I then noticed something interesting: Forgejo runs in the order declared whenever it can. So I did one more trick, I put the blocking steps first. That way the blocked steps would be unblocked as quickly as possible.

And with that, I had my build system!

Where I’m headed

So far, I only have Linux and Windows support. And right now, Windows builds are only automated through MinGW - I still have to do MSVC builds manually. What I want to do is automated MSVC builds somehow (maybe through a VM or wine or native windows box, not sure yet).

Additionally, I want to add support for OSX. There are a few places that will need to be updated, but it shouldn’t be too hard. I have a Mac laying around somewhere - I just need to get it dusted off and add in the platform-specific wrappers where they’re needed.

After that, we’ll I’ll probably keep working on the library again. I have a lot of functionality I’m trying to add as I build my way up to an application. Right now I’m focused on adding in more testing functionality. I’ll then want to add a network stack and a window management system - which will bring oh so many levels of “fun” when trying to merge it with the current build pipeline.

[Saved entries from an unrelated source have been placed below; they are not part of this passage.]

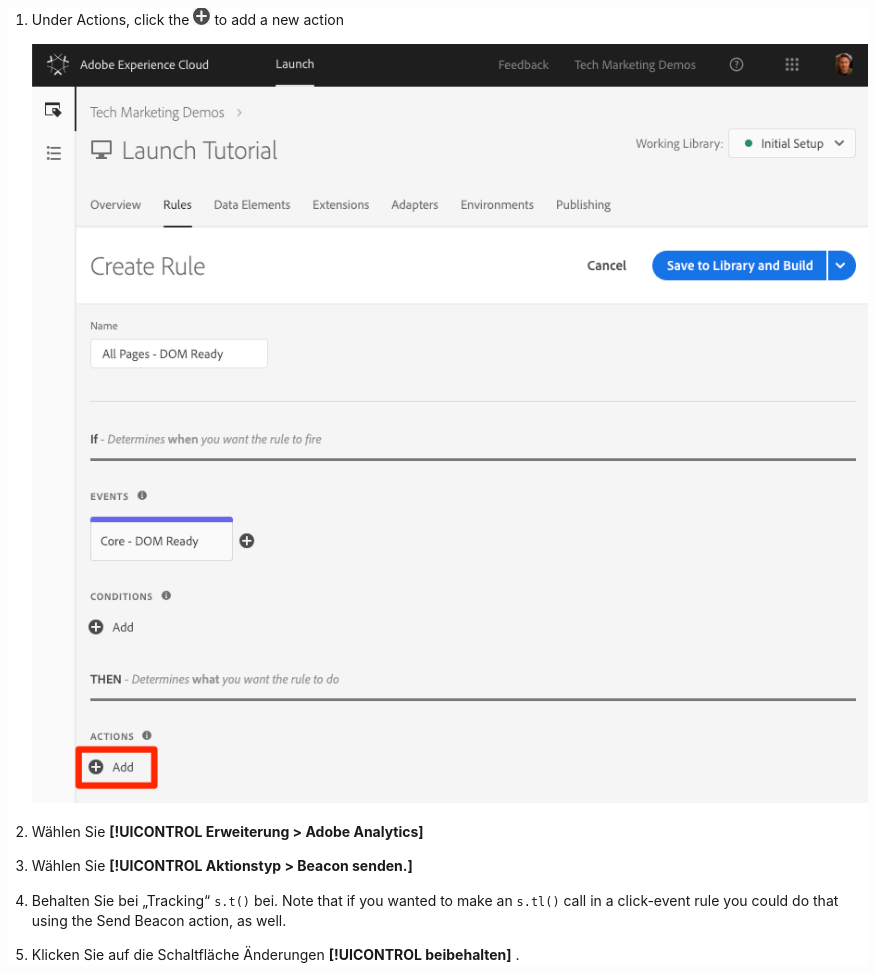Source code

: 1. Under Actions, click the ![Click the Plus icon](images/icon-plus.png) to add a new action

   ![Klicken Sie auf das Plus-Symbol, um eine neue Aktion hinzuzufügen](images/analytics-ruleAddAction.png)

1. Wählen Sie **[!UICONTROL Erweiterung &gt; Adobe Analytics]**

1. Wählen Sie **[!UICONTROL Aktionstyp &gt; Beacon senden.]**

1. Behalten Sie bei „Tracking“ `s.t()` bei. Note that if you wanted to make an `s.tl()` call in a click-event rule you could do that using the Send Beacon action, as well.

1. Klicken Sie auf die Schaltfläche Änderungen **[!UICONTROL beibehalten]** .
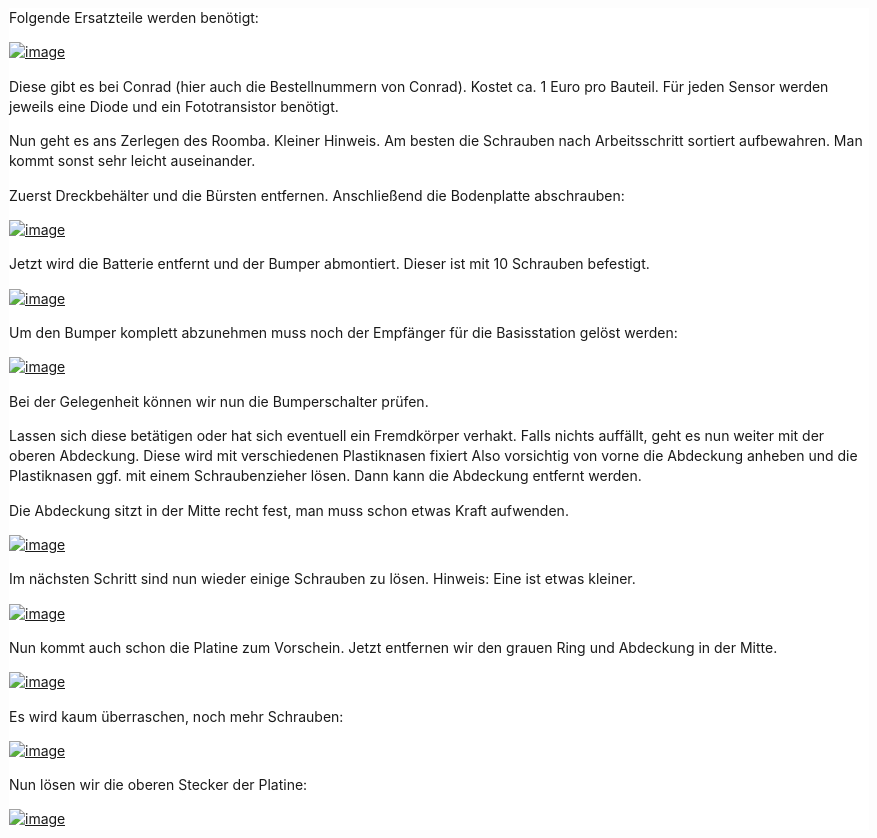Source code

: Folgende Ersatzteile werden benötigt:

[![image](http://andydunkel.net/assets/uploads/2012/03/image_thumb.png)](http://andydunkel.net/assets/uploads/2012/03/image.png)

Diese gibt es bei Conrad (hier auch die Bestellnummern von Conrad). Kostet ca. 1 Euro pro Bauteil. Für jeden Sensor werden jeweils eine Diode und ein Fototransistor benötigt.

Nun geht es ans Zerlegen des Roomba. Kleiner Hinweis. Am besten die Schrauben nach Arbeitsschritt sortiert aufbewahren. Man kommt sonst sehr leicht auseinander.

Zuerst Dreckbehälter und die Bürsten entfernen. Anschließend die Bodenplatte abschrauben:

[![image](http://andydunkel.net/assets/uploads/2012/03/image_thumb1.png)](http://andydunkel.net/assets/uploads/2012/03/image1.png)

Jetzt wird die Batterie entfernt und der Bumper abmontiert. Dieser ist mit 10 Schrauben befestigt.

 

[![image](http://andydunkel.net/assets/uploads/2012/03/image_thumb2.png)](http://andydunkel.net/assets/uploads/2012/03/image2.png)

Um den Bumper komplett abzunehmen muss noch der Empfänger für die Basisstation gelöst werden:

[![image](http://andydunkel.net/assets/uploads/2012/03/image_thumb3.png)](http://andydunkel.net/assets/uploads/2012/03/image3.png)

Bei der Gelegenheit können wir nun die Bumperschalter prüfen. 

Lassen sich diese betätigen oder hat sich eventuell ein Fremdkörper verhakt. Falls nichts auffällt, geht es nun weiter mit der oberen Abdeckung. Diese wird mit verschiedenen Plastiknasen fixiert Also vorsichtig von vorne die Abdeckung anheben und die Plastiknasen ggf. mit einem Schraubenzieher lösen. Dann kann die Abdeckung entfernt werden.

Die Abdeckung sitzt in der Mitte recht fest, man muss schon etwas Kraft aufwenden.

[![image](http://andydunkel.net/assets/uploads/2012/03/image_thumb4.png)](http://andydunkel.net/assets/uploads/2012/03/image4.png)

Im nächsten Schritt sind nun wieder einige Schrauben zu lösen. Hinweis: Eine ist etwas kleiner.

[![image](http://andydunkel.net/assets/uploads/2012/03/image_thumb5.png)](http://andydunkel.net/assets/uploads/2012/03/image5.png)

Nun kommt auch schon die Platine zum Vorschein. Jetzt entfernen wir den grauen Ring und Abdeckung in der Mitte.

[![image](http://andydunkel.net/assets/uploads/2012/03/image_thumb6.png)](http://andydunkel.net/assets/uploads/2012/03/image6.png)

Es wird kaum überraschen, noch mehr Schrauben:

     

[![image](http://andydunkel.net/assets/uploads/2012/03/image_thumb7.png)](http://andydunkel.net/assets/uploads/2012/03/image7.png)

Nun lösen wir die oberen Stecker der Platine:

[![image](http://andydunkel.net/assets/uploads/2012/03/image_thumb8.png)](http://andydunkel.net/assets/uploads/2012/03/image8.png)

At some point I’ll start adding support for more platforms. Arduino is pretty high on my list (I already have Raspberry Pi), as well as probably another micro-controller or single-board computer or two. Android and iOS support would be nice at some point, but I’m not really big into mobile development so it’s not a high priority for me yet. FreeBSD support would also be interesting - but again it’s not very high on my list. I’ve only used FreeBSD a handful of times, but that’s always been exclusively in a VM. I know that some work is needed since currently I have a few Linux-specific APIs instead of only generic POSIX APIs (yes, there’s a difference).

At some point, I’ll get more of my other projects moved over. So far I’m liking the nix-shell system, especially now that I’ve gotten a lot of the tool-chains working.